151_人のよさ
「うわっ、美味い!」
「えっ~、凄く美味しいです!」
琥太郎と流伽が綾乃さんのビーフシチューを一口食べて、二人とも感嘆の声をあげた。
「どうもありがとう。結構手抜きなんだけどね。」
「これって、市販のルーを使ってるんですか?」
料理好きの流伽は、早速そのレシピが気になる様子だ。
「ううん、そういうのは使ってないんだけど、デミグラスソースの代わりにソースとケチャップを使ってそれっぽく作ってる感じかな。缶詰のトマトペーストなんかも使っちゃってるしね。それでも、一応それなりの味に仕上がってるでしょ。」
「それなりどころか、めちゃめちゃ美味いです。」
「えっ、完全にビーフシチューの味だと思うんですけど、デミグラスソースってソースとかケチャップで作れちゃうんですか?」
「うん。ソースとケチャップとトマトペーストがベースで、そこに赤ワインとバターを入れて、あとは砂糖とかコンソメみたいな調味料で味を整える感じかな。日本の中濃ソースの材料とか作り方がデミグラスソースと同じようなものだから、案外それでデミグラスソースの代用は出来るのよ。」
「えぇっ、凄い、私もやってみたいなぁ。」
流伽が綾乃さんのビーフシチューのレシピに感嘆している。
「流伽ちゃんはお料理が好きなの?」
「はい。そんなに上手ってわけではないんですけど、生前から料理をするのは好きでした。」
「いやいや、流伽の作ってくれた料理はどれもめちゃめちゃ美味しいってば。家ではいつも流伽がご飯を作ってくれてるんです。それが、なんかどれもひと手間かかってる感じで、味もめちゃめちゃ美味しいんですよ。」
「あら、そんなにお料理が好きで上手なら、是非お店を手伝って欲しいなぁ。私一人でお店を回してると、どうしてもメニューの品数なんかも限られてきちゃうのよね。」
「えぇっ、ここのお店のお料理を作るって事ですか?!」
流伽がどうしようといった感じで琥太郎の方を見ている。しかし、その表情にはワクワクしている様子が見てとれる。
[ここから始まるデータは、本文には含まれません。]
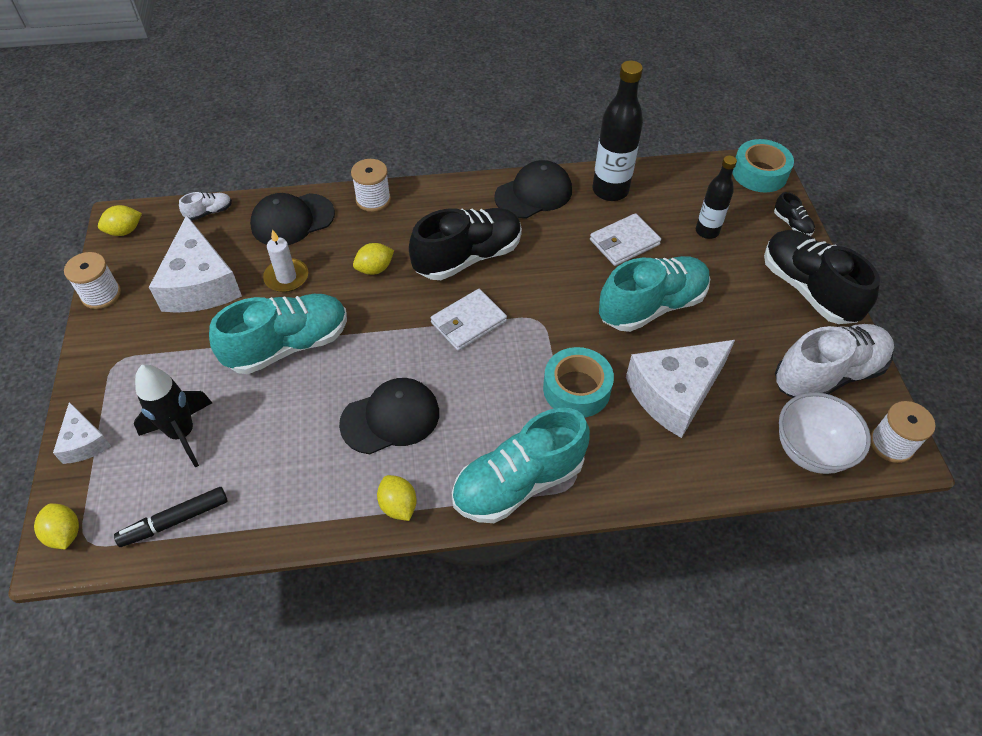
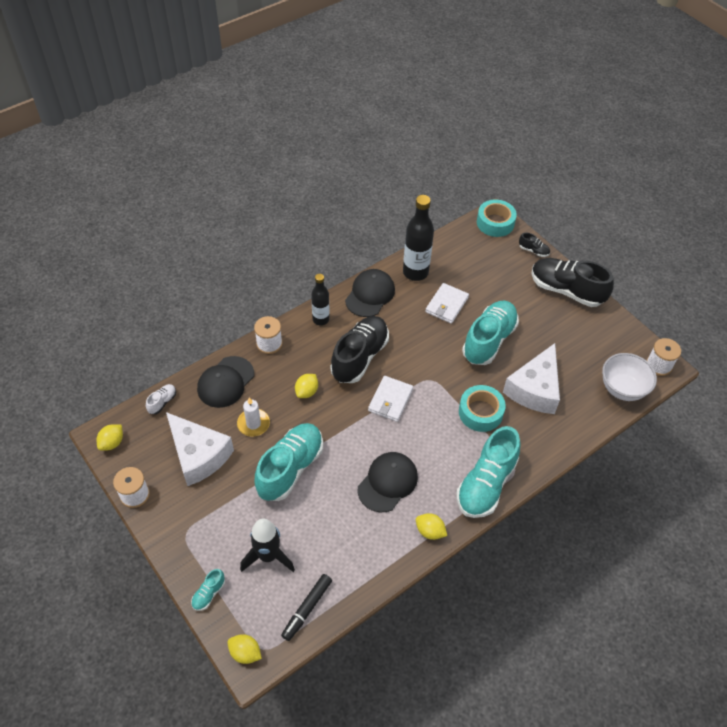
camera: 30 degrees left, 0 degrees up
(84, 442) = (209, 594): white cheese -> turquoise shoe
(707, 231) = (489, 276): black bottle -> black bottle (321, 319)
(827, 374) = (606, 339): white shoe -> none

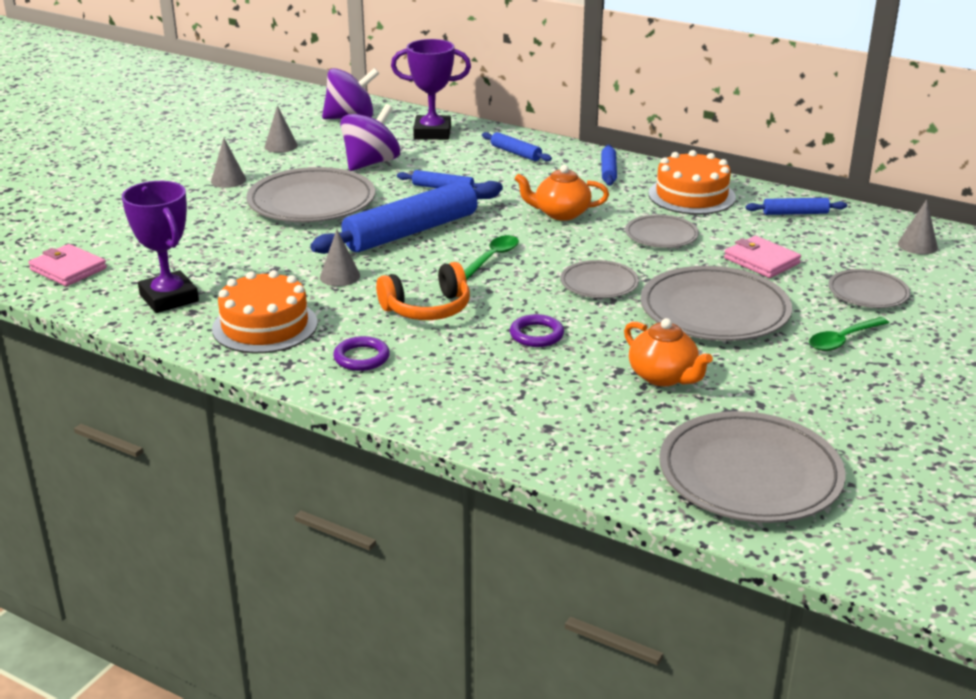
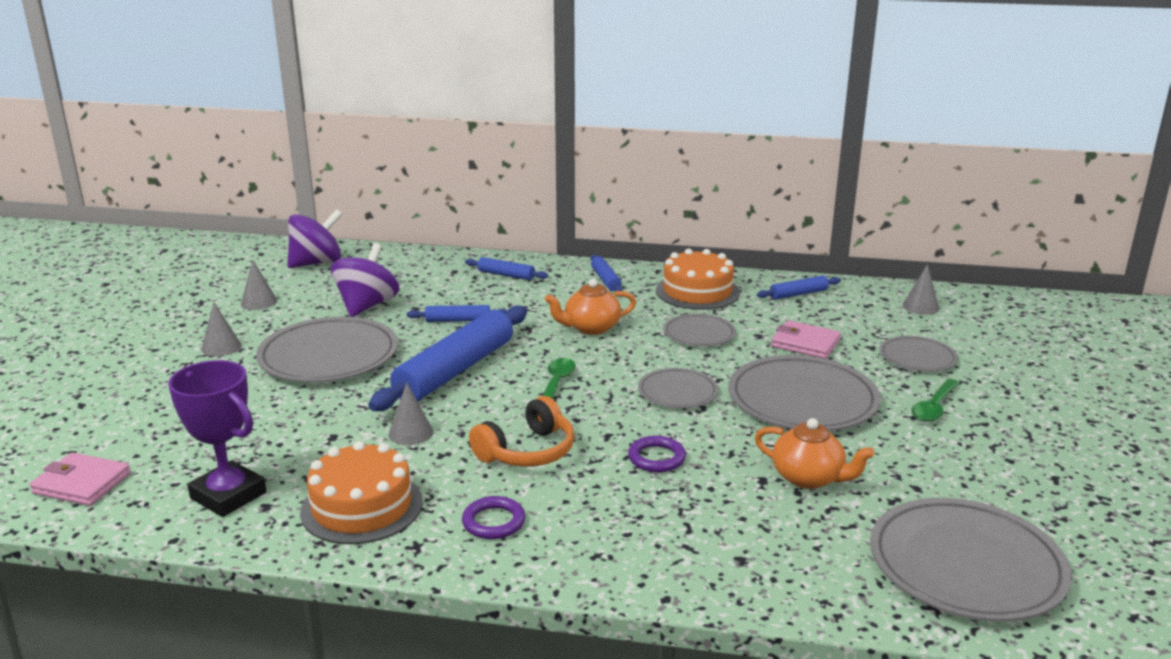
camera: 20 degrees left, 5 degrees down
(432, 133) = (410, 267): purple trophy -> none

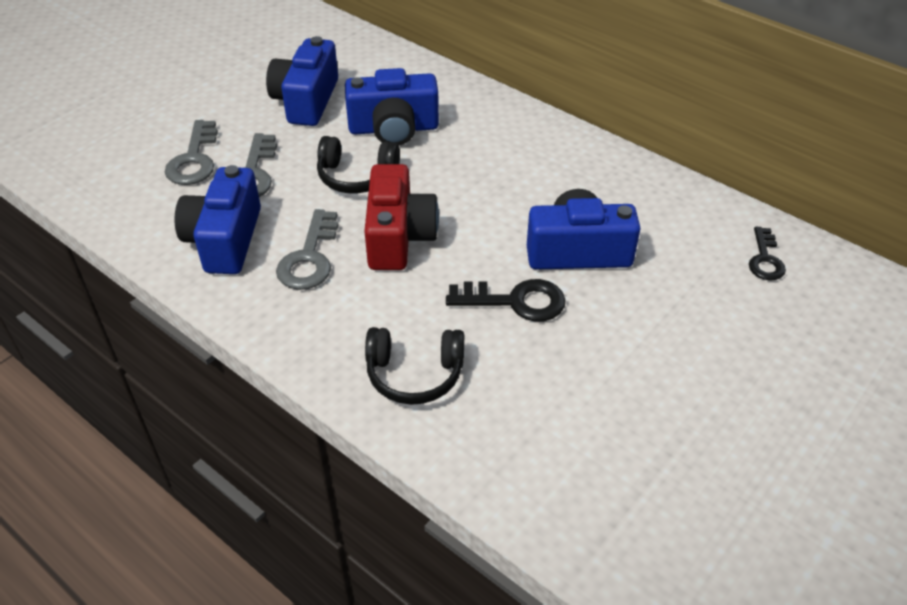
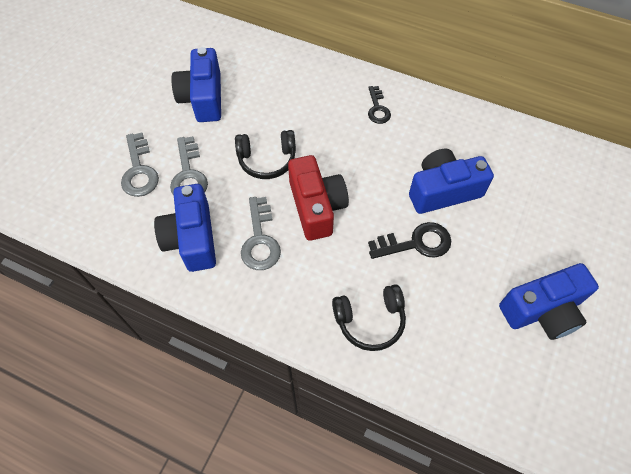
camera: 15 degrees left, 15 degrees up
(393, 128) = (277, 111): blue camera -> blue camera (542, 310)
(765, 259) = (565, 169): black key -> black key (377, 108)

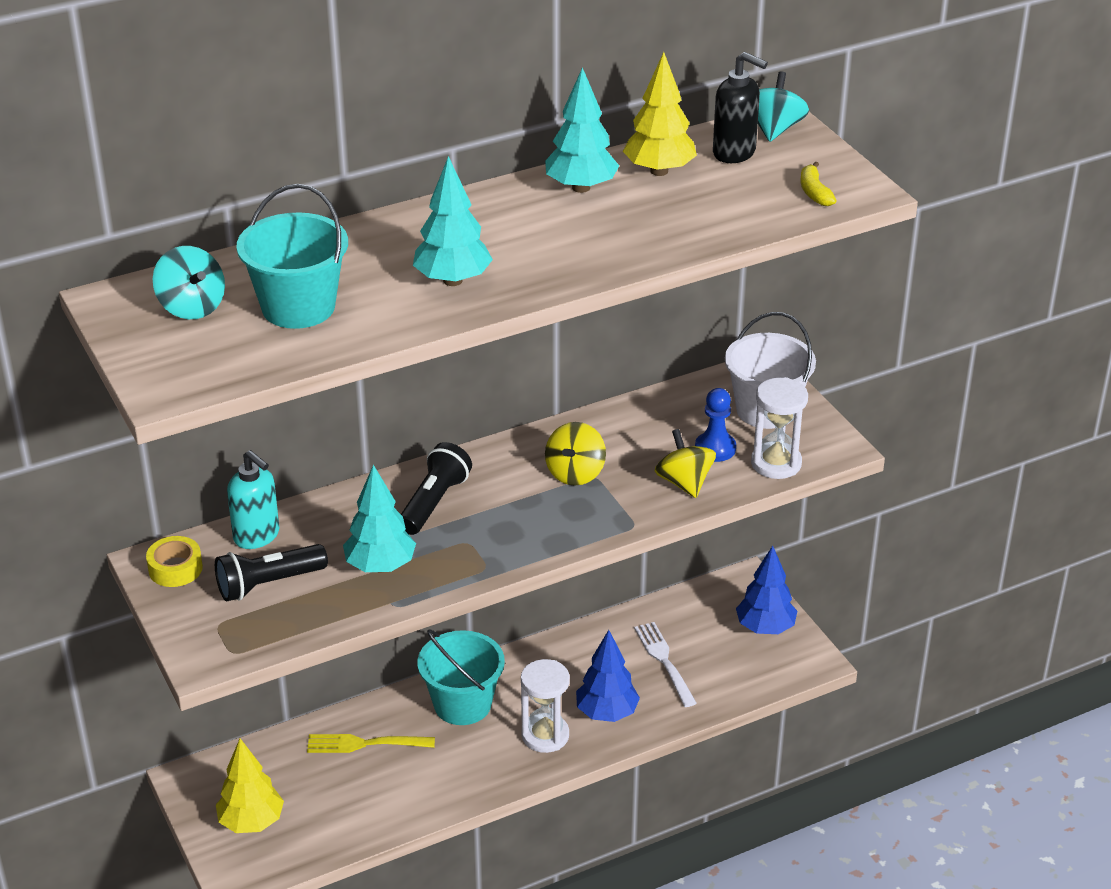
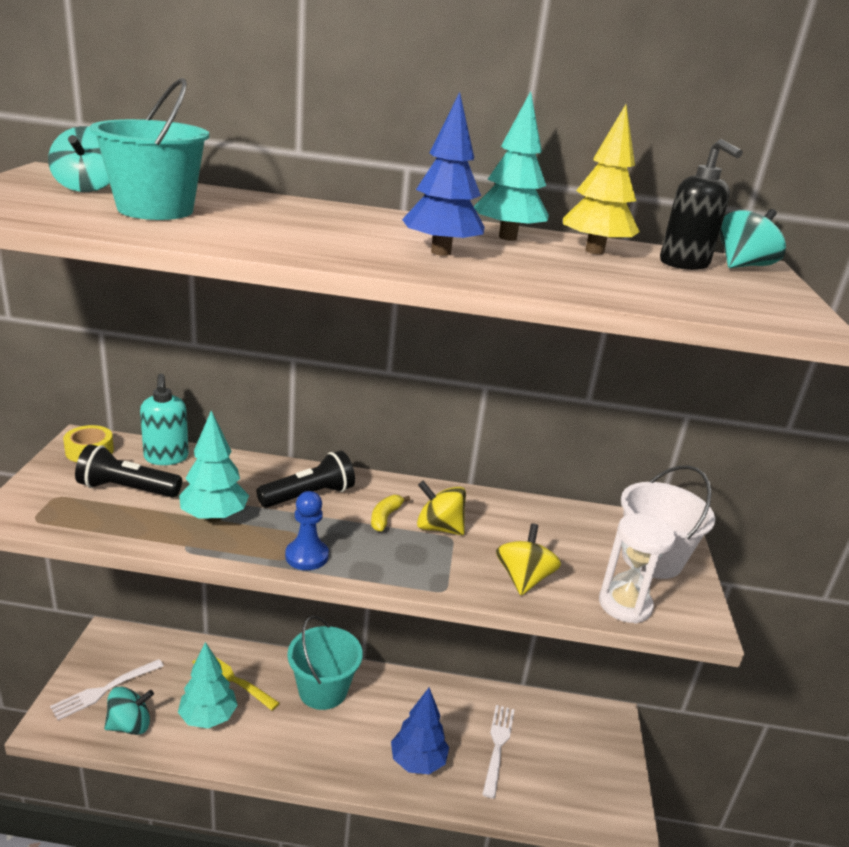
camera: 30 degrees right, 10 degrees down
(251, 822) = (105, 689): yellow tree -> white fork
(314, 834) = (130, 725): none -> turquoise spinning top
(453, 280) = (302, 237): turquoise tree -> turquoise tree (208, 718)
(545, 735) = (356, 751): white hourglass -> none
(575, 473) = (439, 528): yellow spinning top -> yellow spinning top turned 60 degrees clockwise
(715, 448) = (577, 566): blue pawn -> blue pawn (306, 556)
(765, 628) = (602, 767): blue tree -> blue tree (440, 252)
(814, 192) = (743, 304): yellow banana -> yellow banana (385, 517)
「まだ流伽も初めて来たばかりだし、今日お店の様子を見せてもらいながら、じっくり考えればいいんじゃない?」
「そうよね。まだ来たばかりでそんな事言われても困っちゃうわよね。とにかく今日はゆっくりしていってよ。ところで、まだお水しか出してなかったわね。何か飲むでしょ。」
「そうですね、じゃあ俺はビールをもらっていいですか。流伽はどうする?」
「それじゃあ、私もビールをいただいちゃいます。」
そこからは、綾乃さんが適宜出してくれるおつまみをつまみながら、3人でゆっくり飲む事になった。3人というのは綾乃さんもカウンターの中でお酒を飲んでいたからだ。それと、出てくるおつまみがいかにも手作りといった感じで、どれも本当に美味しい。新しいおつまみが出てくるたびに流伽が感動してレシピを聞いている。
琥太郎が3杯目のビールを注文したが、まだお店にお客さんは琥太郎と流伽しかいない。綾乃さんによると、お店にお客さんが入り始めるのはだいたい20時を過ぎてからが多いらしい。琥太郎達は18時頃にお店に到着していたので、お客さんが入り始めるのはもう少し後のようだ。
歌舞伎町の妖事情などを綾乃さんから聞きながら、琥太郎も花園組のムギとミックに会った話をした。すると、なんとムギとミックも綾乃さんのお店にお客さんとして時々来ているそうだ。綾乃さんの話によると、ムギとミックはその人のよさ(彼らの場合は妖のよさ?)から、この街の妖達にはかなり好かれているらしい。
「なんだい、あいつらももう琥太郎君と知り合いだったのかい。だったらちょっと声をかけてみようか。」
綾乃さんはそう言うと、携帯電話を取り出して電話をかけ始めた。